▶ Aim of the task:
From the records below, copy the lines that include "Marc".
##### Raw data
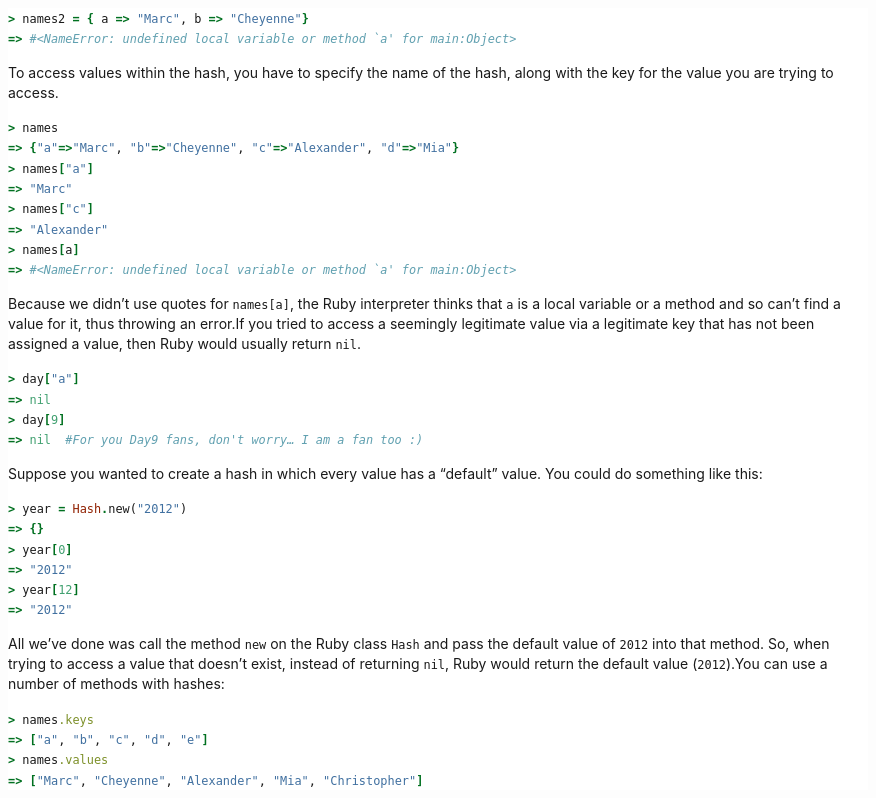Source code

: 
``` ruby
> names2 = { a => "Marc­", b => "Chey­enne"}
=> #<NameError: undefined local variable or method `a' for main:Object>
```


To access values within the hash, you have to specify the name of the hash, along with the key for the value you are trying to access.


``` ruby
> names
=> {"a"=>"Marc", "b"=>"Cheyenne", "c"=>"Alexander", "d"=>"Mia"}
> names["a"]
=> "Marc"
> names["c"]
=> "Alexander"
> names[a]
=> #<NameError: undefined local variable or method `a' for main:Object>
```


Because we didn’t use quotes for `names[a]`, the Ruby interpreter thinks that `a` is a local variable or a method and so can’t find a value for it, thus throwing an error.If you tried to access a seemingly legitimate value via a legitimate key that has not been assigned a value, then Ruby would usually return `nil`.


``` ruby
> day["a"]
=> nil
> day[9]
=> nil  #For you Day9 fans, don't worry… I am a fan too :)
```


Suppose you wanted to create a hash in which every value has a “default” value. You could do something like this:


``` ruby
> year = Hash.­new("2012"­)
=> {}
> year[0]
=> "2012"
> year[12]
=> "2012"
```


All we’ve done was call the method `new` on the Ruby class `Hash` and pass the default value of `2012` into that method. So, when trying to access a value that doesn’t exist, instead of returning `nil`, Ruby would return the default value (`2012`).You can use a number of methods with hashes:


``` ruby
> names.keys
=> ["a", "b", "c", "d", "e"]
> names.values
=> ["Marc", "Cheyenne", "Alexander", "Mia", "Christopher"]
```
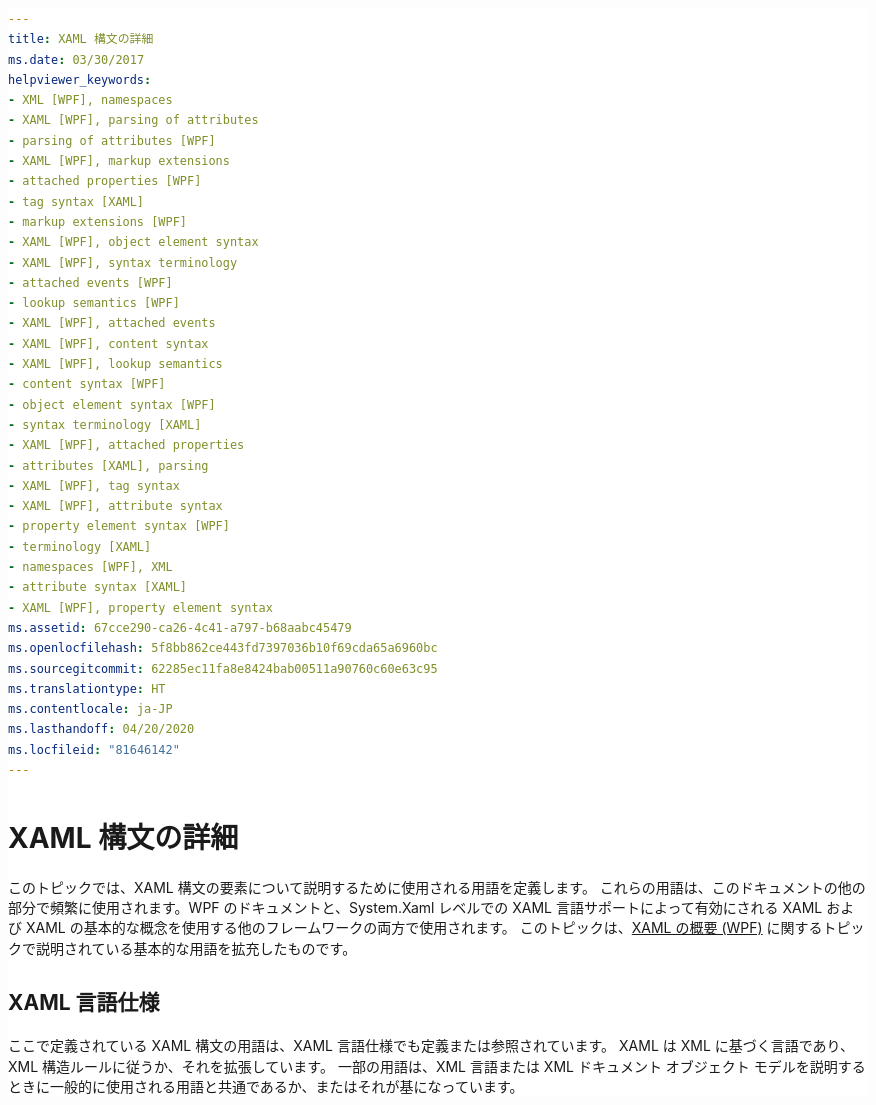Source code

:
 ```yaml
---
title: XAML 構文の詳細
ms.date: 03/30/2017
helpviewer_keywords:
- XML [WPF], namespaces
- XAML [WPF], parsing of attributes
- parsing of attributes [WPF]
- XAML [WPF], markup extensions
- attached properties [WPF]
- tag syntax [XAML]
- markup extensions [WPF]
- XAML [WPF], object element syntax
- XAML [WPF], syntax terminology
- attached events [WPF]
- lookup semantics [WPF]
- XAML [WPF], attached events
- XAML [WPF], content syntax
- XAML [WPF], lookup semantics
- content syntax [WPF]
- object element syntax [WPF]
- syntax terminology [XAML]
- XAML [WPF], attached properties
- attributes [XAML], parsing
- XAML [WPF], tag syntax
- XAML [WPF], attribute syntax
- property element syntax [WPF]
- terminology [XAML]
- namespaces [WPF], XML
- attribute syntax [XAML]
- XAML [WPF], property element syntax
ms.assetid: 67cce290-ca26-4c41-a797-b68aabc45479
ms.openlocfilehash: 5f8bb862ce443fd7397036b10f69cda65a6960bc
ms.sourcegitcommit: 62285ec11fa8e8424bab00511a90760c60e63c95
ms.translationtype: HT
ms.contentlocale: ja-JP
ms.lasthandoff: 04/20/2020
ms.locfileid: "81646142"
---
```

# <a name="xaml-syntax-in-detail"></a>XAML 構文の詳細
このトピックでは、XAML 構文の要素について説明するために使用される用語を定義します。 これらの用語は、このドキュメントの他の部分で頻繁に使用されます。WPF のドキュメントと、System.Xaml レベルでの XAML 言語サポートによって有効にされる XAML および XAML の基本的な概念を使用する他のフレームワークの両方で使用されます。 このトピックは、[XAML の概要 (WPF)](../../../desktop-wpf/fundamentals/xaml.md) に関するトピックで説明されている基本的な用語を拡充したものです。  

<a name="the_xaml_language_specification"></a>
## <a name="the-xaml-language-specification"></a>XAML 言語仕様  
 ここで定義されている XAML 構文の用語は、XAML 言語仕様でも定義または参照されています。 XAML は XML に基づく言語であり、XML 構造ルールに従うか、それを拡張しています。 一部の用語は、XML 言語または XML ドキュメント オブジェクト モデルを説明するときに一般的に使用される用語と共通であるか、またはそれが基になっています。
##########
▶ Response for this exercise:
> names2 = { a => "Marc­", b => "Chey­enne"}
=> {"a"=>"Marc", "b"=>"Cheyenne", "c"=>"Alexander", "d"=>"Mia"}
=> "Marc"
=> ["Marc", "Cheyenne", "Alexander", "Mia", "Christopher"]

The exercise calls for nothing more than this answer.